Creating a 2nd - Posted by Sam

Posted by Sam on June 13, 2006 at 24:00:09:

Hi Killer Joe-
Then why do I get prime rates for 100% financing?
Seems to me its more of a risk for the bank to loan 100% between the 1st and 2nd than just 80%…

Creating a 2nd - Posted by Sam

Posted by Sam on June 12, 2006 at 15:01:07:

Has anyone sold a house and then taken the profit in the form of a note (or a 2nd) instead of cash?
We want to offer owner financing for 10-20% FMV but the 2 lenders we’ve talked to don’t seem to understand what we’re talking about.
Any ideas or experiences to share?

Re: Creating a 2nd - Posted by John Merchant

Posted by John Merchant on June 12, 2006 at 15:21:34:

I’m not sure I understand what you’re doing either.

“We want to offer owner financing”…to whom?

And do you mean YOU’LL finance or you think you can find a willing lender?

If YOU are the borrower, it’ll be easy to find a loan if your credit is decent and the RE value is OK…but if you’re trying to pre-arrange loan for unknown buyer, not so easy.

So if you want advice here, I’d suggest you go back and see if you draw a little clearer picture for all of us.

"Has anyone sold a house and taken back a note??

Yes, and Lonnie Scrugg’s book for sale here is all about his system for doing exactly that, on mobiles…but it works exactly the same for any property.

Re: Creating a 2nd - Posted by Sam

Posted by Sam on June 12, 2006 at 15:54:36:

John, I’m familiar with Lonnies 2 books (love them!)
and recognize that “taking back a note” is super common.
Your right, I wasn’t very clear about what I’d like to do. Here goes:
Unlike in Lonnies system, our buyers would have to obtain traditional financing from an institutional lender for the 1st mortgage (80%). We would then finance the last 20% as seller/owner carry.
For clartity, an example:
FMV is 100K. We purchase for 90K. We sell it via traditional methods (i.e. MLS) or L/O it for 111K and carry 20% as owner financing. Our buyer would have to go find a loan for the first 90K.
Make better sense? Possible?
Sam

Re: Creating a 2nd - Posted by Dons

Posted by Dons on June 12, 2006 at 18:00:23:

But Sam,

If FMV is $100K how do you expect to get $111K and still have a buyer get a loan?

Don

Re: Creating a 2nd - Posted by Max-Va

Posted by Max-Va on June 12, 2006 at 17:54:20:

Yes, it is done often.
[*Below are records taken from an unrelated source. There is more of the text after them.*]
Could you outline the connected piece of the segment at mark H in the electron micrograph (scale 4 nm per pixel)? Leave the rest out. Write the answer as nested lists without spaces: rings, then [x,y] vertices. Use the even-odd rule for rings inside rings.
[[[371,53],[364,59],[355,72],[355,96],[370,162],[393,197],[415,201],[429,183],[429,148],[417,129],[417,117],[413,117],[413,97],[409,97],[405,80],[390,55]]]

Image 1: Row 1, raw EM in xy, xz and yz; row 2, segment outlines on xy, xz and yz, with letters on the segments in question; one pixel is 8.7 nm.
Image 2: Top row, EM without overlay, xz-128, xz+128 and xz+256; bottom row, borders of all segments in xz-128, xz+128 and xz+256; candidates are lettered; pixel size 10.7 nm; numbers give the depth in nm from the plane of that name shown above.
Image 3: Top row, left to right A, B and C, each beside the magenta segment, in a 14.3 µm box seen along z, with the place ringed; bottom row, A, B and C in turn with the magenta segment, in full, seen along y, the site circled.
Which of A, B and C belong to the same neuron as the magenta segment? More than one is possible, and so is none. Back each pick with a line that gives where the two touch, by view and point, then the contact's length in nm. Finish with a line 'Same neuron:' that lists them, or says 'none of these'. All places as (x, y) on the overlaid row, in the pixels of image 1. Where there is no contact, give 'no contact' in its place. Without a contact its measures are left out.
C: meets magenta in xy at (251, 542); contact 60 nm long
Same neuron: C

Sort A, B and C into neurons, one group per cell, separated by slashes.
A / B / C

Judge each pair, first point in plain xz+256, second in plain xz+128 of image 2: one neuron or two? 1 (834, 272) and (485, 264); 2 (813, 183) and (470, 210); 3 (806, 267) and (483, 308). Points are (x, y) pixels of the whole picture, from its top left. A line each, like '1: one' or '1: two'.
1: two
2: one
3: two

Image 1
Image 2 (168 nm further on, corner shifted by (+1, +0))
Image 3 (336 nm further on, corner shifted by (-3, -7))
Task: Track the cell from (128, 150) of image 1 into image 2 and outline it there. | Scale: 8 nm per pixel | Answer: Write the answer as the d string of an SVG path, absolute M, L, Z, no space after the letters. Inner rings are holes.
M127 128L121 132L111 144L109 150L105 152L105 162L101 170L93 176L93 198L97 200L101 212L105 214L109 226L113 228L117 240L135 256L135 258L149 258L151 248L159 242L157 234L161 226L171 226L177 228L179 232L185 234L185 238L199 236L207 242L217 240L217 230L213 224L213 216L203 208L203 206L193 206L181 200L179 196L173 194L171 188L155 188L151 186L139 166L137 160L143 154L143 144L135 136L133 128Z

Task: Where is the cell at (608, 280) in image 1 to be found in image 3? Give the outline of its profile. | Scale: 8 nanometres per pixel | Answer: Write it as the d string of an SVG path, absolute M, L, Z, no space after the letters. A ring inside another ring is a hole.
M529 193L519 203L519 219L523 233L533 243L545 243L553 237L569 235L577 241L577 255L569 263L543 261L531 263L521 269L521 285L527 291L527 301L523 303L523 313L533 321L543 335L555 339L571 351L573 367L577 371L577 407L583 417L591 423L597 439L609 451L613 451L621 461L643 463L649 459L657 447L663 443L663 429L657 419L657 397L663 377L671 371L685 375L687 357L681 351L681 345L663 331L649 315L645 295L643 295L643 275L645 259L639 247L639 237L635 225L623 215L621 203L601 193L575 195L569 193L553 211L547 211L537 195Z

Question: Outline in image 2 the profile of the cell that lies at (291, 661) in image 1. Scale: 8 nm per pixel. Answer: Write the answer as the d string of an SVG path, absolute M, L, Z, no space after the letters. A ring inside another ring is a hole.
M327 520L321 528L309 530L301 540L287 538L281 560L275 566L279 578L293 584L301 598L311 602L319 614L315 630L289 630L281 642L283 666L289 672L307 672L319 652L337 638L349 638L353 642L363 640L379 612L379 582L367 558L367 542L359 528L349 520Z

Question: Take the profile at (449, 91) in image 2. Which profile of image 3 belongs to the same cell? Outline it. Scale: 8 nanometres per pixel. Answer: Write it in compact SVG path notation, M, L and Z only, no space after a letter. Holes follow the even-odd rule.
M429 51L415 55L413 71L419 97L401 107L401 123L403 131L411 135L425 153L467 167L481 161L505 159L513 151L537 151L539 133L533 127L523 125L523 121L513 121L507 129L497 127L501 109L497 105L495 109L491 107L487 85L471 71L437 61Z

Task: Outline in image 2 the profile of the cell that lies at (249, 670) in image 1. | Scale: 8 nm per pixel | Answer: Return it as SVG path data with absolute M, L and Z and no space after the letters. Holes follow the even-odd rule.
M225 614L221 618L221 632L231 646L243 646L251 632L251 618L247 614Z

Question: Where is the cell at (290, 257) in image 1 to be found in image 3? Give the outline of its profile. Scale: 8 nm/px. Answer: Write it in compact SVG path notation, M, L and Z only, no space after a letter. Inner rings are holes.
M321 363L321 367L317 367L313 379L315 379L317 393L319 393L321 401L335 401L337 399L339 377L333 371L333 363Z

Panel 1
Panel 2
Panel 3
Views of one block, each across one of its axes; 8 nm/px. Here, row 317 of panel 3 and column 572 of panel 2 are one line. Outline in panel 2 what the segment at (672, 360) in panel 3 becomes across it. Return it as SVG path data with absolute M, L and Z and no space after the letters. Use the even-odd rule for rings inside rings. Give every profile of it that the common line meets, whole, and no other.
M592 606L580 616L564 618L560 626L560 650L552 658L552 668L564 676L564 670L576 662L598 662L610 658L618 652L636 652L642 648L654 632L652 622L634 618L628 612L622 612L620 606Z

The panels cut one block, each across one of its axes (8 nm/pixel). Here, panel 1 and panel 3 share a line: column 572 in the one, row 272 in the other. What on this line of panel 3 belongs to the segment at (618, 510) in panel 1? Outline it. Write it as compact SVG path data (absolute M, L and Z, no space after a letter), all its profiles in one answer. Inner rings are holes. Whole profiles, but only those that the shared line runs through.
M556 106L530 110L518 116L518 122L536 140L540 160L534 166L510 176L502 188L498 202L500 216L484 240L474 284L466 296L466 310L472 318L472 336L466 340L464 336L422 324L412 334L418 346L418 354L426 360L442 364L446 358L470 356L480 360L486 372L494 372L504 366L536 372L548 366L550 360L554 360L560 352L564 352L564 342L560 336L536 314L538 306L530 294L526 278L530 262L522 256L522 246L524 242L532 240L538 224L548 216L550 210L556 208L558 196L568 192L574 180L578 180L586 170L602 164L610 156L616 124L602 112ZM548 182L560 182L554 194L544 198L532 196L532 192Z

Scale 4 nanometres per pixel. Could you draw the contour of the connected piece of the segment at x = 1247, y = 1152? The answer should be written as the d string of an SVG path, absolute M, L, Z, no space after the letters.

Being in 2nd position the note you carry would have a higher interest rate than the 1st. The only thing it has to be disclosed to the 1st mortgage holder by the buyer. Your note and mortgage or deed of trust would be closed at the closing along with the deed and 1st position mortgage.

Re: Creating a 2nd - Posted by Sam

Posted by Sam on June 12, 2006 at 19:00:27:

Hi Don,
Forgot to mention that after buying it for under FMV, we’ll be putting a little sweat equity into the prop to bring up the value. Also, since we’re creating decent terms for a buyer we should be able to sell for more.

Re: Creating a 2nd - Posted by Sam

Posted by Sam on June 12, 2006 at 19:14:03:

Thanks Max.
The problem I’m having with this is it seems that mortgage lenders/brokers won’t do this without sub-prime financing.
Why, anytime seller tries to carry on a 2nd does it go straight to sub-prime rates? Dooes the buyer have to go sub-prime to get a 1st?
Thanks for your input.
Samantha

Re: Creating a 2nd - Posted by Max-Va

Posted by Max-Va on June 12, 2006 at 22:10:47:

Sub prime is nothing to fear or shy away from.
Sub prime means that it is not a cookie cutter loan, OO, 90%LTV or less with a 680+ score.
Most NOO’s, credit scores below 680, and 95-100% LTV all fall into subprime. Sub prime is where most investors doing conventional loans fall. Yes the rates are slightly higher than a conforming loan. If you think about it most people will refi after 3-5 years or sell in 5-7 years. Sub-Prime is another way of saying Non conforming, which is nothing to be looked down upon.

Re: Creating a 2nd - Posted by Killer Joe

Posted by Killer Joe on June 12, 2006 at 21:00:17:

Sam,

“Why, anytime seller tries to carry on a 2nd does it go straight to sub-prime rates?”

Mostly because the buyer has less ‘skin’ in the deal. The temptation to bail when things go upside down, either with the buyer or the property, tends to be proportional to the amount invested by the buyer. Not the amount the bank and the seller have invested.

KJ

Re: Creating a 2nd - Posted by Sam

Posted by Sam on June 13, 2006 at 24:06:40:

Thanks for shining the light on sub prime loans, Max- Great points here.